§ **WORK TO COMPLETE**:
1/ According to the joint tenancy article, which two kinds of property are exempt from the rule that adding a non-spouse joint owner counts as an immediate gift?
2/ Repeat word for word the passage of the joint tenancy article from "If you place" to "of the property.".
3/ Write what comes next in the joint tenancy article, starting after its last sentence.

§ **EXTRACT**:
'''

The Next to Final Word on Joint Tenancy
(01/07/01)

Recently, I've been focusing on the benefits and problems of joint tenancy and the effect this form of ownership will have on the passing of property at your death. Today I'm going to be looking at some of the common questions I hear from my clients.

"What happens if I establish a joint tenancy with someone other than my spouse?"

If you place property in a joint tenancy with some one other than your husband or wife, you will have to pay a federal gift tax. For example, if you acquire property in your name only and then decide to give a ½-interest in it to someone other than your spouse, you will be making a "gift" to that person of one-half the value of the property.

Let's assume the property is worth less than $20,000. In this situation, it really isn't a problem. The one-half interest you are gifting is worth $10,000 or less, so you won't have to file Form 709 (the federal gift tax return) or pay federal gift tax.

If, on the other hand, the value of property is greater than $20,000, the one-half interest you are giving away is worth more than $10,000 and you will have to both file a gift tax return and use up part of your $675,000 exemption (for 2000). If you have already used your entire exemption through other gifts, you will pay taxes on the portion of the gift that exceeds $10,000.

As with everything else involving the IRS, there are exceptions to the rule. There are two exemptions: one applies to joint bank accounts and the other to U.S. savings bonds. The IRS says if you convert a separate bank account to a joint bank account or give someone U.S. savings bonds, you really haven't made a gift--not, at least, at that time.

The actual gifting, for tax purposes, doesn't occur until the new joint owner withdraws money from the bank account or the recipient of the savings bonds cashes them in. Once these actions occur, you have made a gift--and if the total value of all gifts to that person in that year exceeds $10,000, you must report it on Form 709.

"If my wife and I buy property in joint tenancy, will it be taxed when I die?"

So long as you buy property with your wife (or husband), your estate will not owe federal or Oklahoma estate tax if you are the first to die. This is because of the unlimited marital deduction which says anything you leave to your spouse is exempt from tax at your death.

When your wife dies, assuming she survived you, this jointly owned property may well be subject to Oklahoma or Federal estate tax.

There are three ways for your wife's estate to avoid tax at her death: (1) your wife can bequeath the property to her new (second) spouse and qualify it for the unlimited marital deduction; (2) she can bequeath the property to a qualified charity; or (3) if the value of your wife's taxable estate is small enough at the time of her death. For 2000, estates valued at $475,000 or less were exempt from Oklahoma estate tax and those valued at $675,000 or less were exempt from Federal estate tax, as well.

'''

§ **DATASET**:

'''

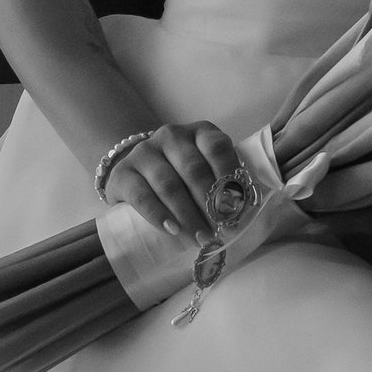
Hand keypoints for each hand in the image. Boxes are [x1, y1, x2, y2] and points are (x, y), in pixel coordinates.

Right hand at [99, 119, 249, 244]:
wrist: (137, 172)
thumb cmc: (183, 177)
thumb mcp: (206, 171)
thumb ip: (225, 186)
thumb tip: (248, 219)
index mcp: (200, 133)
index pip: (217, 148)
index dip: (229, 177)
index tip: (237, 208)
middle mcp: (171, 136)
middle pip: (194, 170)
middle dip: (210, 204)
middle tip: (221, 231)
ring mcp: (144, 152)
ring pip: (169, 184)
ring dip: (188, 215)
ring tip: (200, 239)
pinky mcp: (123, 173)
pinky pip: (141, 195)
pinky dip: (158, 215)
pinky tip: (172, 230)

'''

§ **ANSWERS IN ORDER**:
1/ Joint bank accounts and U.S. savings bonds.

2/
If you place property in a joint tenancy with some one other than your husband or wife, you will have to pay a federal gift tax. For example, if you acquire property in your name only and then decide to give a ½-interest in it to someone other than your spouse, you will be making a "gift" to that person of one-half the value of the property.

3/
Unless she qualifies for one of these exceptions, the property you owned jointly will be taxed at your wife's death.

If your surviving spouse's estate exceeds the exempt amount ($675,000 for 2000, increasing to $1,000,000 in 2006--and possibly higher if one believes our politicians), she should consult with an estate planning professional.

Remember, this benefit is only available if you own property jointly with your spouse.

If you own joint tenancy property with anyone other than your spouse, especially if you bought the property and then die first, the full value of the property will be included in your estate.

This doesn't mean the joint owner won't get the property, it just means the property will be taxed as though you still owned it. If your estate isn't able to pay the taxes due on the property at your death, the IRS and/or OTC will have an enforceable tax lien against the property.

"What if I pay for the property and my joint owner dies first?"

If the joint owner (who didn't contribute to the purchase of the property) dies first, the property is not included in his or her estate. Instead, the entire value of the property remains in your estate and is subject to tax at your death. Your hope of avoiding estate tax just died, too.

"What happens if the property was inherited?"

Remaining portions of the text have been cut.